Records supplied START

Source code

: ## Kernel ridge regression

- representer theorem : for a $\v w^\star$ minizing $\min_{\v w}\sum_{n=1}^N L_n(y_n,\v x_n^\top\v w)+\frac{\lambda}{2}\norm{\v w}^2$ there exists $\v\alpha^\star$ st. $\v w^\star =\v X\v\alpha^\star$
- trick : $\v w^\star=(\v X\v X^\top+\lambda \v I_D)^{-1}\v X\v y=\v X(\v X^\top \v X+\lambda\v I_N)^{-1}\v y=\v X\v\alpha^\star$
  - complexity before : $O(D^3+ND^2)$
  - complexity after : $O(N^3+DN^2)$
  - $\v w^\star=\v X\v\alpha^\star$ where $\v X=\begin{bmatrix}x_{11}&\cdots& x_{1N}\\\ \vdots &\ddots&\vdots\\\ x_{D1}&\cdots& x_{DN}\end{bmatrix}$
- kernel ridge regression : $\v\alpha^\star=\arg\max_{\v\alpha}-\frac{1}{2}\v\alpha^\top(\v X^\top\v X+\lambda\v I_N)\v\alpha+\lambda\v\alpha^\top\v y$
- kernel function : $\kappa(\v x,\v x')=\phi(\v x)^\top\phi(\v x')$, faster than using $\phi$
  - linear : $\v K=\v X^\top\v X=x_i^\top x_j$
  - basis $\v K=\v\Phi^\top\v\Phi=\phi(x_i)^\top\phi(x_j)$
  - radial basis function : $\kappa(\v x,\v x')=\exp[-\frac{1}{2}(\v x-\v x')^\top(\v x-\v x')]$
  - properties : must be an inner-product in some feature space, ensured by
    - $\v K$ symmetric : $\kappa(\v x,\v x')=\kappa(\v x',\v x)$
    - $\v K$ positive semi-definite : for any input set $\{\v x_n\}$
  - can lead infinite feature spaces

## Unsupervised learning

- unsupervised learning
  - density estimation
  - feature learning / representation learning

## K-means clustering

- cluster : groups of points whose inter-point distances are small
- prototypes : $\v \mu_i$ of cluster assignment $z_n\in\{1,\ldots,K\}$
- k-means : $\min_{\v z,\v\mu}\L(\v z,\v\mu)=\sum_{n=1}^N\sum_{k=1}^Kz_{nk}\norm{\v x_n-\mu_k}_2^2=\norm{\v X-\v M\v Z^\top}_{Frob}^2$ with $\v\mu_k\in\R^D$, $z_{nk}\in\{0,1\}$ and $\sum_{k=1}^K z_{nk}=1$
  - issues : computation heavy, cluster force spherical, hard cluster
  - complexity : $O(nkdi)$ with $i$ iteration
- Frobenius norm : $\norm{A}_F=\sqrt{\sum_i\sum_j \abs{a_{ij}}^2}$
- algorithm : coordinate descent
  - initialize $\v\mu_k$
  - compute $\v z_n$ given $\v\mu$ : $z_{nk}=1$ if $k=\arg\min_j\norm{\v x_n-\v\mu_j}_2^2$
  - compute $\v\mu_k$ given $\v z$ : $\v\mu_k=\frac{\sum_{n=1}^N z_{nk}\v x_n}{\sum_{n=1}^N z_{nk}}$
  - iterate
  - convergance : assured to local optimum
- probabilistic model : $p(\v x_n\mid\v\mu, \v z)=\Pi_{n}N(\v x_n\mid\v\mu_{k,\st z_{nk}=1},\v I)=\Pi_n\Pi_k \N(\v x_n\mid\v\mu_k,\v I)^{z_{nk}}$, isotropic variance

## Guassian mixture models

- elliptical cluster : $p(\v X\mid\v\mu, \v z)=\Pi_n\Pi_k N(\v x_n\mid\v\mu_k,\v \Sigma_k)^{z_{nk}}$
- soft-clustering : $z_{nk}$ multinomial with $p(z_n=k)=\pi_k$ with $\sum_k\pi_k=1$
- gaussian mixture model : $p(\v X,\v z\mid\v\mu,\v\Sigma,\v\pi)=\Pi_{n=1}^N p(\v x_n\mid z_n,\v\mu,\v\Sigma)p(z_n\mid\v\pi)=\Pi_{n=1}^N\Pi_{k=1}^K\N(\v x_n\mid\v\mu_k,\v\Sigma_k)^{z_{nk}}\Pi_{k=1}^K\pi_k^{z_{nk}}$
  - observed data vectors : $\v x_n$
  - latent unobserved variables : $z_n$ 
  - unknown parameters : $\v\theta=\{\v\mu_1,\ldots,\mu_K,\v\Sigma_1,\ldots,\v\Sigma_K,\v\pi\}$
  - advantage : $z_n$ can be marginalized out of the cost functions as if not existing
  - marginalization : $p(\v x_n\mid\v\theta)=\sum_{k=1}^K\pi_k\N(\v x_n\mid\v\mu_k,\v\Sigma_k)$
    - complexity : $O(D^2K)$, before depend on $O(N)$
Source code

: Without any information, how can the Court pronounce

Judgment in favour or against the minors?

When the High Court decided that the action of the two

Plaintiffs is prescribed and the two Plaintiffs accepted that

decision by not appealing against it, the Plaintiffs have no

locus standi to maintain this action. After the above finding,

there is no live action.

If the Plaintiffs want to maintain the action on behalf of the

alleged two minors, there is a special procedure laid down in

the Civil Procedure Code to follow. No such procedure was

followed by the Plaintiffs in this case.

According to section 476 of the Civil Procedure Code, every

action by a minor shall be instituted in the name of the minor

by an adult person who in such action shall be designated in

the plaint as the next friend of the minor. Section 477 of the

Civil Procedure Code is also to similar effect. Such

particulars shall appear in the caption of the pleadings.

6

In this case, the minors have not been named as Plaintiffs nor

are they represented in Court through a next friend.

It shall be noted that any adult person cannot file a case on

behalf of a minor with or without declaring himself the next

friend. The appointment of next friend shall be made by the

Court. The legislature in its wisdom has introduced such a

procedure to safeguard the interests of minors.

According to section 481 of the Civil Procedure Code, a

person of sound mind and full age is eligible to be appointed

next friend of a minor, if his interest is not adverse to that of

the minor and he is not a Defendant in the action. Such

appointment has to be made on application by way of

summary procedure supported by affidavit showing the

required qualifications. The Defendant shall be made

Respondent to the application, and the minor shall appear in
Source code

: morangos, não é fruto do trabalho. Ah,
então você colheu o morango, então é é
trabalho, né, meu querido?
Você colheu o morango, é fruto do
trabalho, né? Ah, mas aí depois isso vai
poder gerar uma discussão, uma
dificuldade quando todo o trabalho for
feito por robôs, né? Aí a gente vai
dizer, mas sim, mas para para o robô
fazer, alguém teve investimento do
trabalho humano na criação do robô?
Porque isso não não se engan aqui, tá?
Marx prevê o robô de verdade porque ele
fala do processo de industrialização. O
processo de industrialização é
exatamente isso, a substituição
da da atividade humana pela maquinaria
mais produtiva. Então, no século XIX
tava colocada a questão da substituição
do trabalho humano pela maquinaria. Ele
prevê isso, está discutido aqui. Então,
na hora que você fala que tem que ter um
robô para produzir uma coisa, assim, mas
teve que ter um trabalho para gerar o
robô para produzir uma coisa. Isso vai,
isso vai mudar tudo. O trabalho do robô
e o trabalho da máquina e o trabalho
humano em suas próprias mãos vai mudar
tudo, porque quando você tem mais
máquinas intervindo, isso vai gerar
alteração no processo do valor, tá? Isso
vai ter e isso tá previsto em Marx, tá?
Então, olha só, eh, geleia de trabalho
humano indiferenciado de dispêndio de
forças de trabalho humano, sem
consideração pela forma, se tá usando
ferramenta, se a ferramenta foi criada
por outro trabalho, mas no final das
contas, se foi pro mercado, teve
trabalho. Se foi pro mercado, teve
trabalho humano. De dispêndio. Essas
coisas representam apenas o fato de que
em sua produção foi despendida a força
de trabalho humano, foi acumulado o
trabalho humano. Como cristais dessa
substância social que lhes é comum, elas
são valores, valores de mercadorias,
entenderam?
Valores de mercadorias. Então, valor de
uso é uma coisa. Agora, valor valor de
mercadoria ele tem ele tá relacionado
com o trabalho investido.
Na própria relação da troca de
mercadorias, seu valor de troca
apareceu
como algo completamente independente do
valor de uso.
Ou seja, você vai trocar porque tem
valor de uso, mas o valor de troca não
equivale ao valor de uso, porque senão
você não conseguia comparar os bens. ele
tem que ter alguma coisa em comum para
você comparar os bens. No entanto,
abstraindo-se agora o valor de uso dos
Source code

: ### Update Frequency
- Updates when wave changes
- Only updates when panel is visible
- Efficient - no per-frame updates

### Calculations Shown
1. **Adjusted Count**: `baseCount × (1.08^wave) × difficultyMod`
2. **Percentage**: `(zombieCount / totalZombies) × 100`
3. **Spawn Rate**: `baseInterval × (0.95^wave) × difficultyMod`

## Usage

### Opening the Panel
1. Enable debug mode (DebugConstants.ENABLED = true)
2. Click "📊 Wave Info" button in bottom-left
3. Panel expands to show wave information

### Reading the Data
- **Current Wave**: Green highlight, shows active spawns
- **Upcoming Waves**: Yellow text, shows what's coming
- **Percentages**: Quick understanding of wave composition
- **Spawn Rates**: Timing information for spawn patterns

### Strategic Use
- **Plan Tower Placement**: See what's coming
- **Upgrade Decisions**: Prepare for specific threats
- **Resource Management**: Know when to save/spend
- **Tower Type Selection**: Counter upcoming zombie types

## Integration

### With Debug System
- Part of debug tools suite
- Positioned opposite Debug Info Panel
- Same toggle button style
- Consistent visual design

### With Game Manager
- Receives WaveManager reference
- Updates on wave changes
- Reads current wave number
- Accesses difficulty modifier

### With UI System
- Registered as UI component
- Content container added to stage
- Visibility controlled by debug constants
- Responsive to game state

Records supplied END

What this task involves: Your answer must be the lines from the first line of the records through the line containing "- representer theorem", copied exactly.

Written answer:
Source code

: ## Kernel ridge regression

- representer theorem : for a $\v w^\star$ minizing $\min_{\v w}\sum_{n=1}^N L_n(y_n,\v x_n^\top\v w)+\frac{\lambda}{2}\norm{\v w}^2$ there exists $\v\alpha^\star$ st. $\v w^\star =\v X\v\alpha^\star$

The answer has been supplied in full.